Source data
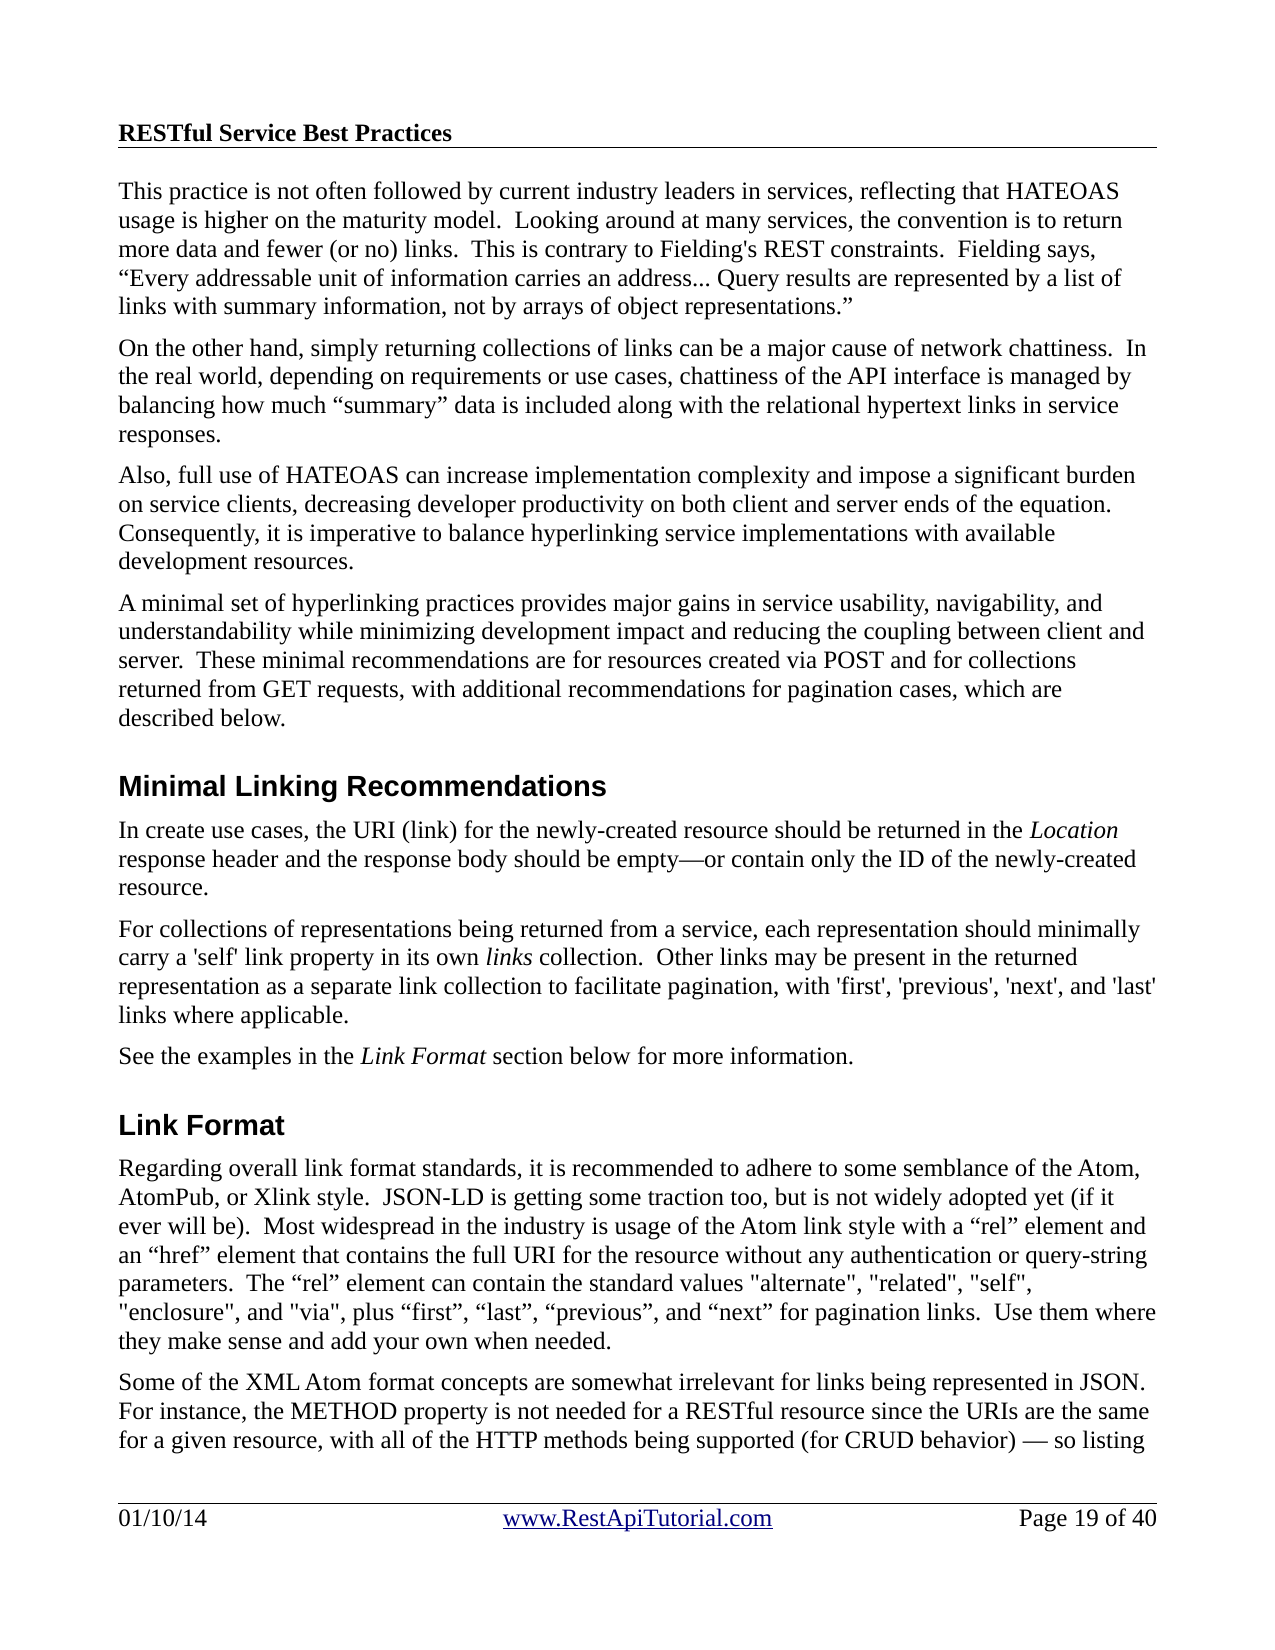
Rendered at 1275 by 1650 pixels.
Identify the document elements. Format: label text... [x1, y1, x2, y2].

text Regarding overall link format standards, it is recommended to adhere to some semblance of the Atom, AtomPub, or Xlink style. JSON-LD is getting some traction too, but is not widely adopted yet (if it ever will be). Most widespread in the industry is usage of the Atom link style with a “rel” element and an “href” element that contains the full URI for the resource without any authentication or query-string parameters. The “rel” element can contain the standard values "alternate", "related", "self", "enclosure", and "via", plus “first”, “last”, “previous”, and “next” for pagination links. Use them where they make sense and add your own when needed. [118, 1153, 1157, 1355]
text On the other hand, simply returning collections of links can be a major cause of network chattiness. In the real world, depending on requirements or use cases, chattiness of the API interface is managed by balancing how much “summary” data is included along with the relational hypertext links in service responses. [118, 333, 1157, 448]
subtitle Link Format [118, 1107, 1157, 1141]
text Also, full use of HATEOAS can increase implementation complexity and impose a significant burden on service clients, decreasing developer productivity on both client and server ends of the equation. Consequently, it is imperative to balance hyperlinking service implementations with available development resources. [118, 460, 1157, 575]
text This practice is not often followed by current industry leaders in services, reflecting that HATEOAS usage is higher on the maturity model. Looking around at many services, the convention is to return more data and fewer (or no) links. This is contrary to Fielding's REST constraints. Fielding says, “Every addressable unit of information carries an address... Query results are represented by a list of links with summary information, not by arrays of object representations.” [118, 176, 1157, 320]
text A minimal set of hyperlinking practices provides major gains in service usability, navigability, and understandability while minimizing development impact and reducing the coupling between client and server. These minimal recommendations are for resources created via POST and for collections returned from GET requests, with additional recommendations for pagination cases, which are described below. [118, 588, 1157, 731]
subtitle Minimal Linking Recommendations [118, 769, 1157, 802]
text Some of the XML Atom format concepts are somewhat irrelevant for links being represented in JSON. For instance, the METHOD property is not needed for a RESTful resource since the URIs are the same for a given resource, with all of the HTTP methods being supported (for CRUD behavior) — so listing [118, 1367, 1157, 1453]
text For collections of representations being returned from a service, each representation should minimally carry a 'self' link property in its own links collection. Other links may be present in the returned representation as a separate link collection to facilitate pagination, with 'first', 'previous', 'next', and 'last' links where applicable. [118, 914, 1157, 1029]
text In create use cases, the URI (link) for the newly-created resource should be returned in the Location response header and the response body should be empty—or contain only the ID of the newly-created resource. [118, 815, 1157, 901]
text See the examples in the Link Format section below for more information. [118, 1041, 1157, 1070]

### [Description of the task]
Reproduce every line of the records above word for word, leaving out the pictures.

### [The response]
Rendered at 1275 by 1650 pixels.
Identify the document elements. Format: label text... [x1, y1, x2, y2].

text Regarding overall link format standards, it is recommended to adhere to some semblance of the Atom, AtomPub, or Xlink style. JSON-LD is getting some traction too, but is not widely adopted yet (if it ever will be). Most widespread in the industry is usage of the Atom link style with a “rel” element and an “href” element that contains the full URI for the resource without any authentication or query-string parameters. The “rel” element can contain the standard values "alternate", "related", "self", "enclosure", and "via", plus “first”, “last”, “previous”, and “next” for pagination links. Use them where they make sense and add your own when needed. [118, 1153, 1157, 1355]
text On the other hand, simply returning collections of links can be a major cause of network chattiness. In the real world, depending on requirements or use cases, chattiness of the API interface is managed by balancing how much “summary” data is included along with the relational hypertext links in service responses. [118, 333, 1157, 448]
subtitle Link Format [118, 1107, 1157, 1141]
text Also, full use of HATEOAS can increase implementation complexity and impose a significant burden on service clients, decreasing developer productivity on both client and server ends of the equation. Consequently, it is imperative to balance hyperlinking service implementations with available development resources. [118, 460, 1157, 575]
text This practice is not often followed by current industry leaders in services, reflecting that HATEOAS usage is higher on the maturity model. Looking around at many services, the convention is to return more data and fewer (or no) links. This is contrary to Fielding's REST constraints. Fielding says, “Every addressable unit of information carries an address... Query results are represented by a list of links with summary information, not by arrays of object representations.” [118, 176, 1157, 320]
text A minimal set of hyperlinking practices provides major gains in service usability, navigability, and understandability while minimizing development impact and reducing the coupling between client and server. These minimal recommendations are for resources created via POST and for collections returned from GET requests, with additional recommendations for pagination cases, which are described below. [118, 588, 1157, 731]
subtitle Minimal Linking Recommendations [118, 769, 1157, 802]
text Some of the XML Atom format concepts are somewhat irrelevant for links being represented in JSON. For instance, the METHOD property is not needed for a RESTful resource since the URIs are the same for a given resource, with all of the HTTP methods being supported (for CRUD behavior) — so listing [118, 1367, 1157, 1453]
text For collections of representations being returned from a service, each representation should minimally carry a 'self' link property in its own links collection. Other links may be present in the returned representation as a separate link collection to facilitate pagination, with 'first', 'previous', 'next', and 'last' links where applicable. [118, 914, 1157, 1029]
text In create use cases, the URI (link) for the newly-created resource should be returned in the Location response header and the response body should be empty—or contain only the ID of the newly-created resource. [118, 815, 1157, 901]
text See the examples in the Link Format section below for more information. [118, 1041, 1157, 1070]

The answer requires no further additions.